# Seperation and Now Divorce



## PhilL (Aug 25, 2010)

hi, thanks for reading. I have been with my wife for 3.5 years and have a 2.5 year old daughter. I have always gone out drinking since we met and had no will power to say no and no will power to come home so stayed out all night. We had issues in our relationship with living with family and I had a one night stand with someone. She was furious but we moved on. She then found out I had been going to strip clubs at the end of the night with my colleagues and wanted to move out of our house. She moved out 2 weeks ago amicably wanting me to change for the better and reconquest her. I now stopped the partying and gave up drink but she says its too late. While she has been away in her new house she thought about all of the bad things and I kept calling and calling her and not giving her time to heal. This all came to a peak last night when I had her sister, my parents and her Dad all involved and now she refuses to speak to me and wants to move on with a divorce.

It was only last weekend she texted me saying she "loves me so much" but needed time and the weekend before that she said to me she wanted to work things out but needed time and im extremely confused.

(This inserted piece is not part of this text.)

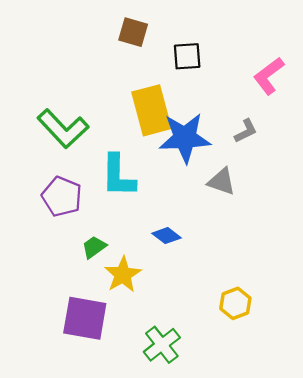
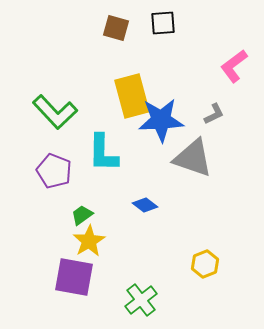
black square: (187, 56) -> (163, 23), moved
gray triangle: (222, 182) -> (193, 158), size x1.6
yellow star: (123, 275) -> (89, 241), moved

Do women say this but not mean it? Should I not have held onto her every word? I want to call her all the time, im still living in our rented house which is so difficult (im now looking to move out but want to move closer to her new house) and cannot even focus on a new job so had to take time off. Her Dad before yesterday still gave us hope if I went very very slowly and didn't pressure her but I feel I have lost everything now. I'm not sure the best way to handle this as we are not even on speaking terms now which means its impossible to be around her and remind her of why we fell in love.


----------